Mother’s Day & Church: The Annual Conundrum

Back when I was in seminary and serving an internship in a small church in central Kentucky, the pastor let me preach on the second Sunday in May.  So I did.  I have no idea what I preached about.

Except that I didn’t preach about mothers.

Afterwards, I was sort of baffled by all the cold shoulders I was getting in that normally warm church.  And that’s when the pastor leaned in and said, “You’ve got to talk about mothers on Mother’s Day.”

So once I graduated from that seminary and began serving here in North Carolina, I pretty much followed the pastor’s advice.

While I’ve never led a service in which we a) had all the mothers stand and b) gave a bouquet to the oldest mother in the house (a tradition observed by many, many churches), I have nevertheless devoted a fair number of sermons to mothers, motherhood, and even mother & child reunions.

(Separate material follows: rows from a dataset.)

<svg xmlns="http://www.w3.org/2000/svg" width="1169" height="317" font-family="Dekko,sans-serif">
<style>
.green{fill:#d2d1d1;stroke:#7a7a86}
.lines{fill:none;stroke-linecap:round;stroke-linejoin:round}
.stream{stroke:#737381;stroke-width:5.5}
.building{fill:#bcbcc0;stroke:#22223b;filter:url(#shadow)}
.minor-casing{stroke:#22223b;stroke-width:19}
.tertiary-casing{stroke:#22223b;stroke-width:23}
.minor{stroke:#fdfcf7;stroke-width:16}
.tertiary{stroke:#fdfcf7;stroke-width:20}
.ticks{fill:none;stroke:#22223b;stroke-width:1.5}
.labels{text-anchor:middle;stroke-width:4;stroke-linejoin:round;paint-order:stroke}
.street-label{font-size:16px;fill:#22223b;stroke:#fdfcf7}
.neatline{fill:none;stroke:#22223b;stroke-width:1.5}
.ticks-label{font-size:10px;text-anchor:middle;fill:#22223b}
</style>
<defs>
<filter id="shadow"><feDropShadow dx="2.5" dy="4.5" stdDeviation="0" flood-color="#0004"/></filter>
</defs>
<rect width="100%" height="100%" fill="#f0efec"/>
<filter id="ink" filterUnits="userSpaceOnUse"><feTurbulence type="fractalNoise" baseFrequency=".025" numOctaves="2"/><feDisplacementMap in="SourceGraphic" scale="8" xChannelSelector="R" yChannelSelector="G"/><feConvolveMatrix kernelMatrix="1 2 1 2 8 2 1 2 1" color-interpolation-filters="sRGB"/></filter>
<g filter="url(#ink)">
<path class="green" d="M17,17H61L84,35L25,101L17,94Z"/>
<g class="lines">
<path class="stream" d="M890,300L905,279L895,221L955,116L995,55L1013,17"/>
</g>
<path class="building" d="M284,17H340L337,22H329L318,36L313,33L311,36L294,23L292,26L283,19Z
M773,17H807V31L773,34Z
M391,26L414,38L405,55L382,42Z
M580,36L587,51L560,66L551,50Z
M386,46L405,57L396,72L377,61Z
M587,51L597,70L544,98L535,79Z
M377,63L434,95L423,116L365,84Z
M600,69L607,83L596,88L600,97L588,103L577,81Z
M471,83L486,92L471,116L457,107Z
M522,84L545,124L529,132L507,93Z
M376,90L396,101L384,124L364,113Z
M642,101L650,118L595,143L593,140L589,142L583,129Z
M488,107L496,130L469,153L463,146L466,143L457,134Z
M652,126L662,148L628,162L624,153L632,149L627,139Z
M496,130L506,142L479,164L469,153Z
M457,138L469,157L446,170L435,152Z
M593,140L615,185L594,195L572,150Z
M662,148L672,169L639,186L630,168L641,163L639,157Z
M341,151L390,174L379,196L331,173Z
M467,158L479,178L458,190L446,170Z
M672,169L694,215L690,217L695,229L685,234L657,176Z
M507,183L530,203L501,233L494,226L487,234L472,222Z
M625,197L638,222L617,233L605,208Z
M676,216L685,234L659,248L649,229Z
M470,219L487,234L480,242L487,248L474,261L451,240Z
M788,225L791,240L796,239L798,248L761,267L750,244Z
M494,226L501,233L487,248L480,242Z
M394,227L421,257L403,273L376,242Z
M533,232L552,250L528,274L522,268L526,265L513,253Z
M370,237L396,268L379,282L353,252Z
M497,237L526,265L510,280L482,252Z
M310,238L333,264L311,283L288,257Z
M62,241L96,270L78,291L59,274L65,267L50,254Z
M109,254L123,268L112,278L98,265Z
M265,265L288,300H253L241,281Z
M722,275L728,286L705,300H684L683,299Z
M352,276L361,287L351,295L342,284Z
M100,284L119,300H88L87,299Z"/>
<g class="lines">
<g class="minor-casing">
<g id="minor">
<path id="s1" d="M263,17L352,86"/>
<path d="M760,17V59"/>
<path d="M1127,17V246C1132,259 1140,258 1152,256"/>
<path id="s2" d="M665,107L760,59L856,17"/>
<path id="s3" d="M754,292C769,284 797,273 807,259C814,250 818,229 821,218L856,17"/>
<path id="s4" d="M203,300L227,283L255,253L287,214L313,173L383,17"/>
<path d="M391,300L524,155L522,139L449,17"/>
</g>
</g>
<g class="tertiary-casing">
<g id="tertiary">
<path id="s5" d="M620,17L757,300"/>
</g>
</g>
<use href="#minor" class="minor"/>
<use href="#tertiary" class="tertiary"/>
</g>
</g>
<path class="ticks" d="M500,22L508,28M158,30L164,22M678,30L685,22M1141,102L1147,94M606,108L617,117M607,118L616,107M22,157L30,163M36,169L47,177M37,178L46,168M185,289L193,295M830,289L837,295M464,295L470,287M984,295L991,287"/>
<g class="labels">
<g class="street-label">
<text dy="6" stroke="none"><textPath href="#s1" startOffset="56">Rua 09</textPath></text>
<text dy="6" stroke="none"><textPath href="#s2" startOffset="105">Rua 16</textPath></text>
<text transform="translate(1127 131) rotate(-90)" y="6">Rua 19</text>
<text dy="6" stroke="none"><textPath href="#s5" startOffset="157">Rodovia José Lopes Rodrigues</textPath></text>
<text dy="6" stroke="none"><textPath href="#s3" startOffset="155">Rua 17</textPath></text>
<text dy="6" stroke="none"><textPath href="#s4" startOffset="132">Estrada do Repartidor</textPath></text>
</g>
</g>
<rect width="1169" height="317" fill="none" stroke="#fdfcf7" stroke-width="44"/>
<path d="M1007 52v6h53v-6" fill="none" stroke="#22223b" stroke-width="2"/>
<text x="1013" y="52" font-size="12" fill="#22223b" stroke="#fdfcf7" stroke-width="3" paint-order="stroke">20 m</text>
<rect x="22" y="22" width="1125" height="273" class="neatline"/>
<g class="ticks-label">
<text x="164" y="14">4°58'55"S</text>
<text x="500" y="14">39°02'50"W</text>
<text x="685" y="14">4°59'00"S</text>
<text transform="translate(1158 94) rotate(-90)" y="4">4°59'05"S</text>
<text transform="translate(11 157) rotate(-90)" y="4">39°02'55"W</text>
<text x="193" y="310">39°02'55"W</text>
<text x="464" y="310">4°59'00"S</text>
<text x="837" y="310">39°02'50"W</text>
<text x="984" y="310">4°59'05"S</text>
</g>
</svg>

Yet devoting a Sunday to such a subject is fraught with difficulties and even pain if you don’t do it with sensitivity.  Why?

Well, just yesterday in our worship services we had . . . .

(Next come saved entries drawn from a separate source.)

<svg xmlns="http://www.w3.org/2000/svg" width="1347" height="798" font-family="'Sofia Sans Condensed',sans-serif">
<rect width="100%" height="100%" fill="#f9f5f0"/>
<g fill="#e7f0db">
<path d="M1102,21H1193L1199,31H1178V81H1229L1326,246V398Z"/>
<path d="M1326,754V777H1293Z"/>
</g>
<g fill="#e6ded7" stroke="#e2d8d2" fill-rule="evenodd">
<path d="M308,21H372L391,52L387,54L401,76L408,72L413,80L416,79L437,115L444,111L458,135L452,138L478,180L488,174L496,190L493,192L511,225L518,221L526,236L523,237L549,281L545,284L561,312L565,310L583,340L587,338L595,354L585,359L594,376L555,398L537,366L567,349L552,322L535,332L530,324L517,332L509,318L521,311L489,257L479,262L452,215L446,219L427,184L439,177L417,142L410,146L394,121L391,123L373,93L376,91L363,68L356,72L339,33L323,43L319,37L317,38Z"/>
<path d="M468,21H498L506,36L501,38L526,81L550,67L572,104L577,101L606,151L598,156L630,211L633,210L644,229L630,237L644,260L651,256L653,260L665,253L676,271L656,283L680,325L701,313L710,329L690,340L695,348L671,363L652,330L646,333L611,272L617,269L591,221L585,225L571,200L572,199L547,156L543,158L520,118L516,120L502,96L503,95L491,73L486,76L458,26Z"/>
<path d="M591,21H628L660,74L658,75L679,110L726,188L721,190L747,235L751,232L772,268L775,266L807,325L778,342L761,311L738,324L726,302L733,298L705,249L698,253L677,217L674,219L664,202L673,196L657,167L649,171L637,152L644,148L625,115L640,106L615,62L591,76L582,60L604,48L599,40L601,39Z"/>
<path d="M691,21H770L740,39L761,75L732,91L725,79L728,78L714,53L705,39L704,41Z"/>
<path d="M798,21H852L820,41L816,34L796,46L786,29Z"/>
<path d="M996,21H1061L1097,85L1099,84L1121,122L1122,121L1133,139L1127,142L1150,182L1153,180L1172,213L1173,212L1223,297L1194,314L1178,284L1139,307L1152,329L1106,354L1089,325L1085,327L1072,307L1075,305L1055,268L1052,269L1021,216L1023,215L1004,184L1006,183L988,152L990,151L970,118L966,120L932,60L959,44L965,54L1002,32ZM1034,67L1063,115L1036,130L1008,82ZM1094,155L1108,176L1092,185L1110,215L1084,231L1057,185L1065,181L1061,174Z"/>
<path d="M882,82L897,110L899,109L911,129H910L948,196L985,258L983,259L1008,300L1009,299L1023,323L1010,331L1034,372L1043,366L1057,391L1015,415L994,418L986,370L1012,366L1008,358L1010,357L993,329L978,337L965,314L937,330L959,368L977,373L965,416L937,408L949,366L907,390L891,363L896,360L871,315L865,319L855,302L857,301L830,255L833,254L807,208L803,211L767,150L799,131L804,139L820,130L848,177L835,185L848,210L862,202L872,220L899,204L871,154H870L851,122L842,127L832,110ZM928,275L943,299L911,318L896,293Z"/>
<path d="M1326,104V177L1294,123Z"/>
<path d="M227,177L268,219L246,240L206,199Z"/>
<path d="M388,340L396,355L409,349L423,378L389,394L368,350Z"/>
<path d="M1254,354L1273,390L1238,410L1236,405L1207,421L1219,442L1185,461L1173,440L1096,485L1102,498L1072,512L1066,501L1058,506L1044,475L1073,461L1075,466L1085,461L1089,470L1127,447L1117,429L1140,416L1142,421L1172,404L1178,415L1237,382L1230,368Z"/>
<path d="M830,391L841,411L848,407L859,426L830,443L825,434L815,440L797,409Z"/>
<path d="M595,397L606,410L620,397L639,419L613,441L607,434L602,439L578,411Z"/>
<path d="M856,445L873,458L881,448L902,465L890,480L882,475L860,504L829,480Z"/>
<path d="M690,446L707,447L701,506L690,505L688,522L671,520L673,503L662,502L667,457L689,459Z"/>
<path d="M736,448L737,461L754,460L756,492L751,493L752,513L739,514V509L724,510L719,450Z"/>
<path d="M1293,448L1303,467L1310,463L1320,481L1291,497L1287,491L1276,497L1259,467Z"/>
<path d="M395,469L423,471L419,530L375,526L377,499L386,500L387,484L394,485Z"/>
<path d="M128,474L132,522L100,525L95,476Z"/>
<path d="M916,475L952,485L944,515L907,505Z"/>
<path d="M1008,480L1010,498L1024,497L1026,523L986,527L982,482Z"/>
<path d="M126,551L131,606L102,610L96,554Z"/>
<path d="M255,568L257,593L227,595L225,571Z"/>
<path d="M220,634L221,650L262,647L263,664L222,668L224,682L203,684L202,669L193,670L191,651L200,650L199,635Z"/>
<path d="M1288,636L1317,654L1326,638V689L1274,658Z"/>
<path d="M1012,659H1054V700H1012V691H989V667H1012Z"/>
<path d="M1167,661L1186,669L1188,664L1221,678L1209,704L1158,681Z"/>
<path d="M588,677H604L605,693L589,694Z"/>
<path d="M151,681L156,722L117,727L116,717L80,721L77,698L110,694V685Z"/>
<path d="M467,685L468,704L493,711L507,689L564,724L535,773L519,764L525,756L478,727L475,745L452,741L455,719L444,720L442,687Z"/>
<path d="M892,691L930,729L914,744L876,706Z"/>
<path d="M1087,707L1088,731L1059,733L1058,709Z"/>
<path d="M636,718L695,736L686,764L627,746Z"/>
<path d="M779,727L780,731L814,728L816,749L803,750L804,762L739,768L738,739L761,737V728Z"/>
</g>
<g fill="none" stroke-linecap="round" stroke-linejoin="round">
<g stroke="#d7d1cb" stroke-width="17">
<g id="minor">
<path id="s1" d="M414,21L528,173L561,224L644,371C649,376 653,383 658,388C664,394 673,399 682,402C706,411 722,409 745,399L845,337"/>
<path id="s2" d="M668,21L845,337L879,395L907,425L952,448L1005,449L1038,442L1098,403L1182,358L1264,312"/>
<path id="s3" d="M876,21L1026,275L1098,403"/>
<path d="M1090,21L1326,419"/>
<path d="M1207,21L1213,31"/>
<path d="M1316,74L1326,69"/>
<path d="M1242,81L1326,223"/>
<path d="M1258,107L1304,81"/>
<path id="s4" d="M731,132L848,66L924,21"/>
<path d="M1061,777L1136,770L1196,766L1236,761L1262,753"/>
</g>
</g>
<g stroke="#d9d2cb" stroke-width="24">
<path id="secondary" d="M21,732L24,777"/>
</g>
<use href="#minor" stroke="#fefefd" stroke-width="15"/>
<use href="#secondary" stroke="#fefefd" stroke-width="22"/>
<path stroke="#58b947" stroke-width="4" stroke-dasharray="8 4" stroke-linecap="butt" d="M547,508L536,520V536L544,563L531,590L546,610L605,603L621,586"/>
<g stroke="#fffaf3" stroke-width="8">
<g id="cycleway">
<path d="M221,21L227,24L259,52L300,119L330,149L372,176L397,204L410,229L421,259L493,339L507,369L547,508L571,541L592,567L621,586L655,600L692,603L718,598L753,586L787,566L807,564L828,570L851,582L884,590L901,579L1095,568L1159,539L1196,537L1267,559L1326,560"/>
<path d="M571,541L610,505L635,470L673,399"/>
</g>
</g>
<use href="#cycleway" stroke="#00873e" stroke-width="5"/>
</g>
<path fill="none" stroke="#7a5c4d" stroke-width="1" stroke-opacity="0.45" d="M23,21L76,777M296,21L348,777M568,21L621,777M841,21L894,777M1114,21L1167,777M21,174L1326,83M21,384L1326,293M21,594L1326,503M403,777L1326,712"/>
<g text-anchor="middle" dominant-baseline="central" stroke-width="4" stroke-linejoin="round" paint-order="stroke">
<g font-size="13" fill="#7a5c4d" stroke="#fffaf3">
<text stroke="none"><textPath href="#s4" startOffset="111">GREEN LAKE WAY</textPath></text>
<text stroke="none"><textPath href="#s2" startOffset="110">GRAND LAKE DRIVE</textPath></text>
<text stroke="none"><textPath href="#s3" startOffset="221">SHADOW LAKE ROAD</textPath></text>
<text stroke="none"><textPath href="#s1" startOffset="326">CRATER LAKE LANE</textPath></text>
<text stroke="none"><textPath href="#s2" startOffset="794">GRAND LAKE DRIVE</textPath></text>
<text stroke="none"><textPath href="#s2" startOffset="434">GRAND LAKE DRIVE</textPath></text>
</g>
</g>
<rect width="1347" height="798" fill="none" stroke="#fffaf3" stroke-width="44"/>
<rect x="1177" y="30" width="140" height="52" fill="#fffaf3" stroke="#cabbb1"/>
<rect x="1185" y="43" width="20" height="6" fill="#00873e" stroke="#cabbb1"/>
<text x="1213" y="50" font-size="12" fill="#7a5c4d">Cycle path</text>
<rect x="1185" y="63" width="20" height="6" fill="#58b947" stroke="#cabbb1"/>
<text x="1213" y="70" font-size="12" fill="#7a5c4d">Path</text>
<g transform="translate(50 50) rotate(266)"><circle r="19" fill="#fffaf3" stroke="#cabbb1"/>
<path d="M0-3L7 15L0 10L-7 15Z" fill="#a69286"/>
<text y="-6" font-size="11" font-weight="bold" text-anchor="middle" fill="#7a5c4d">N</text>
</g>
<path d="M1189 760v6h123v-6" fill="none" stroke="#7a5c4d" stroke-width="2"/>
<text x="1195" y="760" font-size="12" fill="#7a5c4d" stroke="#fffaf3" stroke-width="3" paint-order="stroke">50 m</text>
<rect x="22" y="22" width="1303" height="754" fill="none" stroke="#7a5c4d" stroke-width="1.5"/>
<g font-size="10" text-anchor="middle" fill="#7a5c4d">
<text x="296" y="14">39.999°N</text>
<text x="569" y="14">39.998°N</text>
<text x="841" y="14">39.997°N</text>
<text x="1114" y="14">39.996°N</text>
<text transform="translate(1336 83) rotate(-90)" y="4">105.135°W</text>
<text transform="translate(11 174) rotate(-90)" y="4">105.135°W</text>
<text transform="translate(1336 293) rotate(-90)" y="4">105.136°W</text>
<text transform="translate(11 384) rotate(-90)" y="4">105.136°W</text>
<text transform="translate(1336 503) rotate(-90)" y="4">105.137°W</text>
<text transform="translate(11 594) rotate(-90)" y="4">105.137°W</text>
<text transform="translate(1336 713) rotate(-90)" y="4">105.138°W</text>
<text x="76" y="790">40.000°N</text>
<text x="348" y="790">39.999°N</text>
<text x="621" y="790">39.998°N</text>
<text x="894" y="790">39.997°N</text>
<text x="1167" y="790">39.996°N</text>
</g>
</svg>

A woman who had tended to her mother’s death and funeral in January;

Another woman who has had years of struggle with infertility and mustered all the courage she had even to show up at church on Mother’s Day; 

Several other women I know who have relationships with their own mothers that are rocky at best and abusive at worst.

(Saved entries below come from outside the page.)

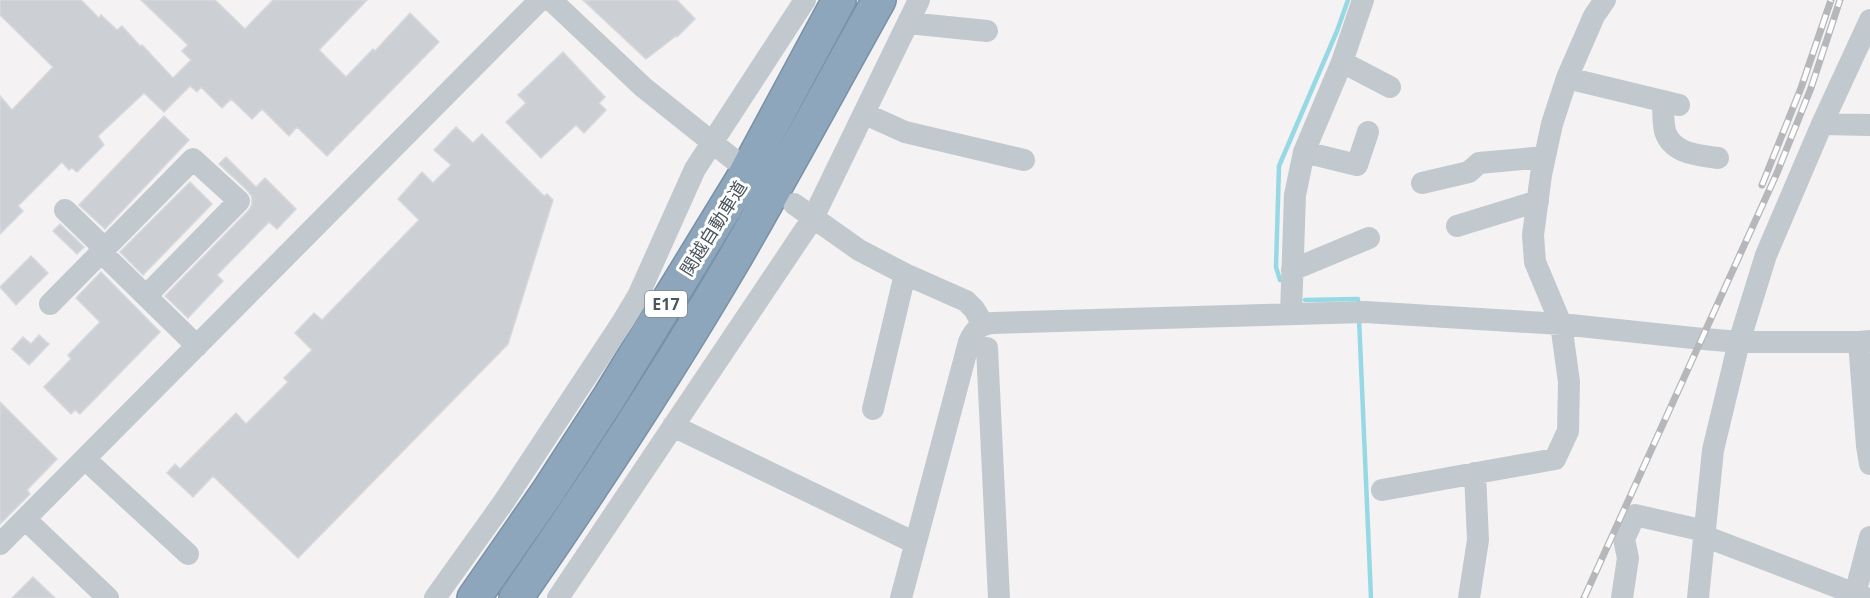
<svg xmlns="http://www.w3.org/2000/svg" width="1870" height="598" font-family="'Open Sans','Noto Sans JP',sans-serif">
<style>
.lines{fill:none;stroke-linecap:round;stroke-linejoin:round}
.stream{stroke:#96d9e5;stroke-width:4.5}
.building{fill:#cccfd4;stroke:#d6d8dc;stroke-width:1.5}
.highway-casing{stroke:#7991a7;stroke-width:36}
.minor{stroke:#c1c9cf;stroke-width:22}
.highway{stroke:#8ea6bc;stroke-width:33}
.rail-casing{stroke:#b5b7bb;stroke-width:7}
.rail{stroke:#fff;stroke-width:4.5;stroke-dasharray:14;stroke-linecap:butt}
.labels{text-anchor:middle;dominant-baseline:central;stroke-width:6;stroke-linejoin:round;paint-order:stroke}
.shield{fill:#fff;stroke:#81898e;stroke-width:1.5}
.shield-label{font-size:16px;font-weight:bold;fill:#4b565e}
.street-label{font-size:18px;fill:#4b565e;stroke:#fff}
</style>
<rect width="100%" height="100%" fill="#f4f2f2"/>
<g class="lines">
<path class="stream" d="M1280,280L1276,267L1279,166L1337,31L1348,0
M1305,300L1358,299V307
M1359,318L1371,598"/>
</g>
<path class="building" d="M0,0H81L99,18L101,15L117,30L122,26L140,46L142,45L173,78L191,60L182,51L188,45L141,0H215L245,29L273,0H367L319,50L346,77L373,49L375,51L410,13L439,42L327,156L297,127L289,136L262,109L252,119L231,99L222,108L201,87L197,92L190,86L164,112L144,93L98,136L104,145L77,172L72,168L69,170L62,162L18,206L23,211L0,234V96L12,110L53,67L0,15Z
M583,0H677L695,19L677,37L676,36L646,59Z
M563,52L605,97L599,103L606,110L584,133L576,125L541,158L506,122L526,103L518,95Z
M164,116L189,140L105,229L79,205Z
M456,127L473,143L482,134L544,196L547,194L553,200L508,344L298,558L213,476L193,497L167,473L175,464L180,469L236,413L246,424L288,382L284,378L312,350L295,333L314,313L322,320L419,220L398,199L422,172L433,183L451,165L434,150Z
M226,157L256,187L265,178L296,209L277,229L269,222L217,275L223,281L188,318L165,296L249,210L252,204V197L248,191L219,164Z
M190,182L212,204L143,275L120,252Z
M60,224L84,247L77,254L53,231Z
M31,256L48,273L16,305L0,287Z
M101,272L160,332L80,414L75,410L71,414L44,387L71,359L68,355L100,322L76,298Z
M39,335L49,344L29,365L12,349L23,337L31,344Z
M0,402L57,459L27,490L30,494L0,524Z
M33,577L55,598H12Z"/>
<g class="lines">
<g class="highway-casing">
<path id="highway" d="M474,598L547,493L610,396L742,180L839,0
M516,598C593,487 667,374 735,258C784,173 831,86 879,0"/>
</g>
<path class="minor" d="M551,0L643,87L733,159
M908,23L987,31
M1342,62L1390,87
M1567,78L1679,105
M1663,101C1663,111 1663,122 1665,131C1672,154 1698,155 1718,158
M865,114L905,132L1024,160
M1822,124L1870,125
M1304,152L1357,165L1368,132
M1422,183L1469,172L1479,163L1545,157
M794,204L859,250L905,274L966,301L974,309L983,324
M65,210L97,241L102,253L197,346
M1457,226L1538,201
M1292,270L1369,238
M50,304L193,159L239,201L146,296
M1291,314L1295,195L1304,152L1342,62L1363,0
M1859,342L1867,446L1870,464
M987,348L999,598
M873,409L905,274
M673,426L915,543
M85,459L188,554
M1382,490L1555,459L1568,431L1569,382L1561,324L1535,262L1533,235L1541,175L1552,124L1567,78L1594,16L1605,0
M25,519L108,598
M1704,536L1866,598
M0,544L540,0
M1855,594L1870,537
M435,598L503,503L623,321L638,296L695,169L805,0
M558,598L813,218L919,0
M901,598L969,342C974,330 980,324 993,323L1365,312L1561,324L1693,338L1739,342H1859L1870,341
M1469,598L1478,540L1475,473
M1622,598L1628,558L1624,539L1635,515L1705,531
M1698,598L1713,450L1739,342L1766,255L1822,124L1870,20"/>
<use href="#highway" class="highway"/>
<g class="rail-casing">
<path id="rail" d="M1762,185L1801,88L1831,0
M1584,598L1777,173L1811,88L1840,0"/>
</g>
<use href="#rail" class="rail"/>
</g>
<g class="labels">
<rect class="shield" x="645" y="291" width="42" height="26" rx="4.5"/>
<g class="shield-label">
<text x="666" y="304">E17</text>
</g>
<g class="street-label">
<text transform="translate(713 228) rotate(-58)">関越自動車道</text>
</g>
</g>
</svg>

So while it’s a day for celebrating and appreciating mothers and motherhood, it’s also a time to acknowledge that for many, many people Mother’s Day is more bitter than sweet.

How did we handle it in 2013?  Showed a short, whimsical video clip as the gathering began, followed by Chris Macedo’s invitation to “give it up” in applause for our moms, and then launched into a “traditional” (for Good Shepherd) worship set:  All Because Of Jesus, Everlasting God, and You Never Let Go.

Then, just before I gave the second sermon in the Old School series on “And In Jesus Christ His Only Son Our Lord,” I mentioned the day again and let the church know that three words describe my own mom:  Freak Of Nature.  Why?  She’s 97, lives by herself in Austin, Texas, and still plays tennis.

People gasped, then laughed, then applauded.

Then it was on to the real business at hand: the truth that when it comes to following Jesus — borrowing a phrase from AA — “half measures availed us nothing.”